Entry barriers: Modi govt mulls tough data storage norms to deter Chinese apps

By: |
July 28, 2020 8:00 AM

By putting such a clause in the proposed intermediary guidelines, the government can always effectively investigate into charges of they indulging in anti-national activities or activities which endanger law and order situation.

The government can always effectively investigate into charges of they indulging in anti-national activities or activities which endanger law and order situation.
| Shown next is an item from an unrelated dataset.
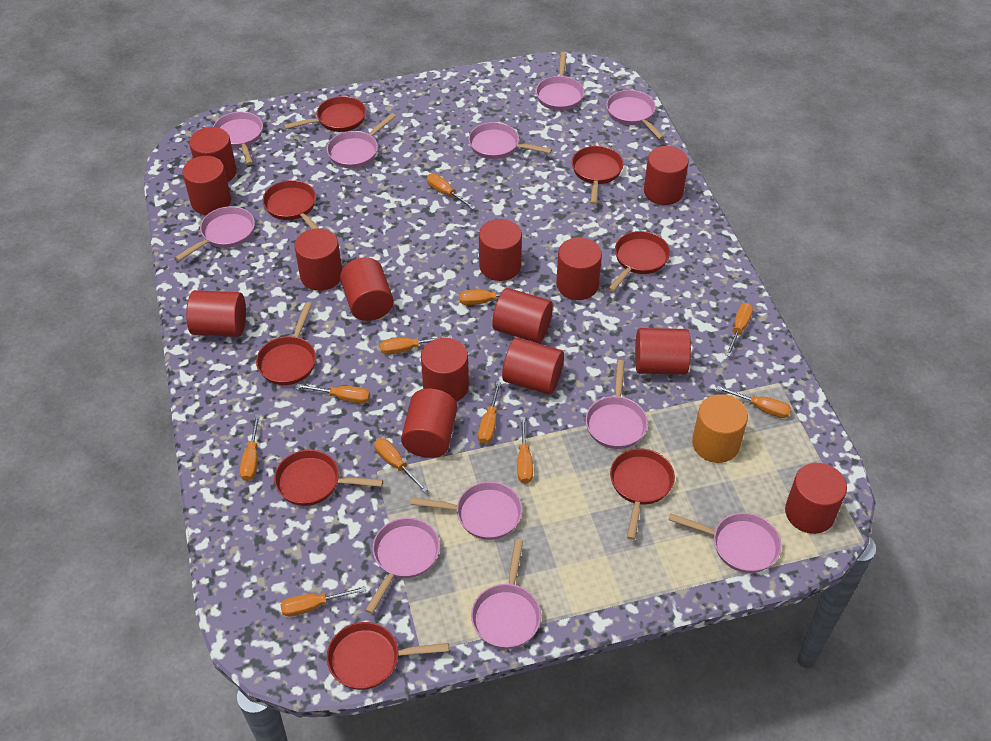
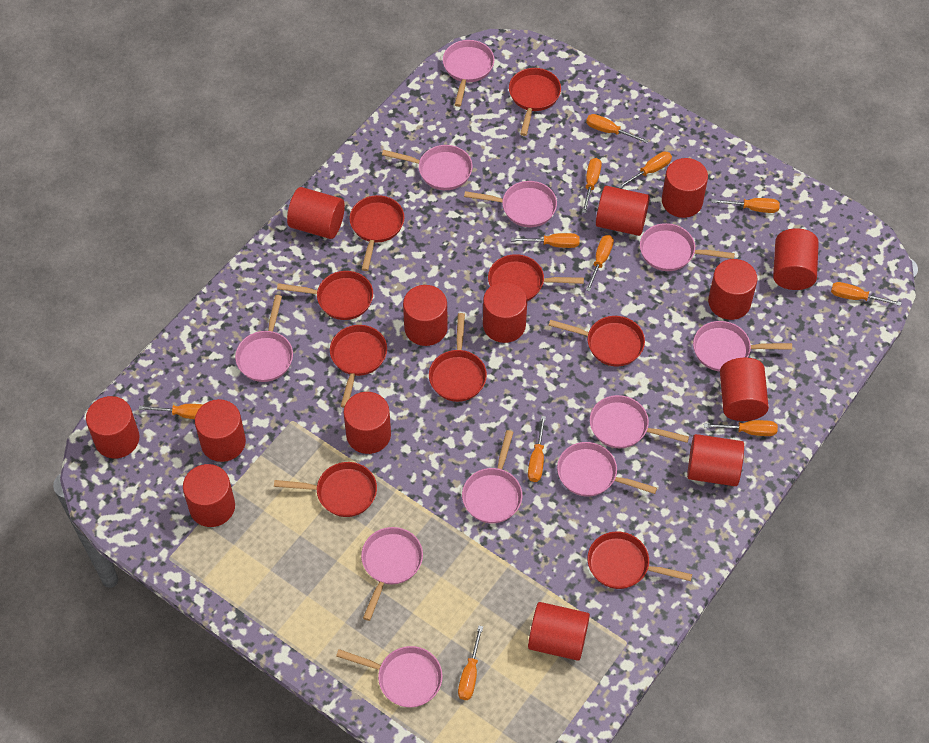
orange cylinder: [692,394,748,463] = 1 -> none = 0
red pan: [256,303,316,385] [263,180,319,229] [274,450,383,506] [284,96,366,132] [327,622,449,690] [572,146,623,205] [608,231,670,292] [610,448,675,540] = 8 -> [274,462,377,517] [277,271,373,320] [330,325,387,408] [349,195,404,271] [429,313,487,402] [488,254,584,301] [509,68,561,136] [548,316,645,366] [588,531,692,589] = 9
The ministry of electronics and information technology (MeitY) plans to shortly formulate a set of intermediary guidelines to regulate Internet apps and social media platforms based on the country of origin. The issue has gained prominence in the light of the recent banning of around 59 Chinese apps by the government on national security concerns. Official sources said that though the current provisions in the Information Technology Act empowers the government to ban apps and block content which threaten national security, sovereignty, etc, a framework needs to be put in place regarding other operational details as well.

Meanwhile, the government on Monday is understood to have banned 47 more Chinese apps, taking the total number of mobile applications banned to 106. The 47 additional Chinese apps that have been banned are clones and variants of the apps which were blocked earlier.

One of the provisions in the new set of guidelines would be that companies which are based in countries that share land border with India, can only operate if they store consumer data within the country, officials said. Such a provision would make functioning of Chinese apps difficult in the country and if they want to be present in the Indian market, they would have to meet stringent government guidelines right from the beginning.

The other provision, which could be applied to apps from firms which are based in countries sharing land border with India, is that they would have to compulsorily store data for around three months. This provision currently applies to licensed telecom operators but not to any over the top (OTT) players.

By putting such a clause in the proposed intermediary guidelines, the government can always effectively investigate into charges of they indulging in anti-national activities or activities which endanger law and order situation.

With the guidelines distinguishing between firms based in countries sharing land border with the country and those beyond it, a clear distinction can be made between apps and social media platforms of US-based firms like Facebook and Google, officials said.

As is known, the government is in the process of formulating an overall data protection law which would lay down specifically what kind of data is to be stored within the country. The intermediary guidelines would be different from it.

Intermediary guidelines are basically for social media platforms like Facebook, WhatsApp, Google, etc. They are distinguished from other Internet media platforms in the sense that since they do not own or publish original content they have the immunity under IT laws for any alleged malafide items on their platforms. If anything malafide is found or reported on their platform, they are informed and given time to remove such content.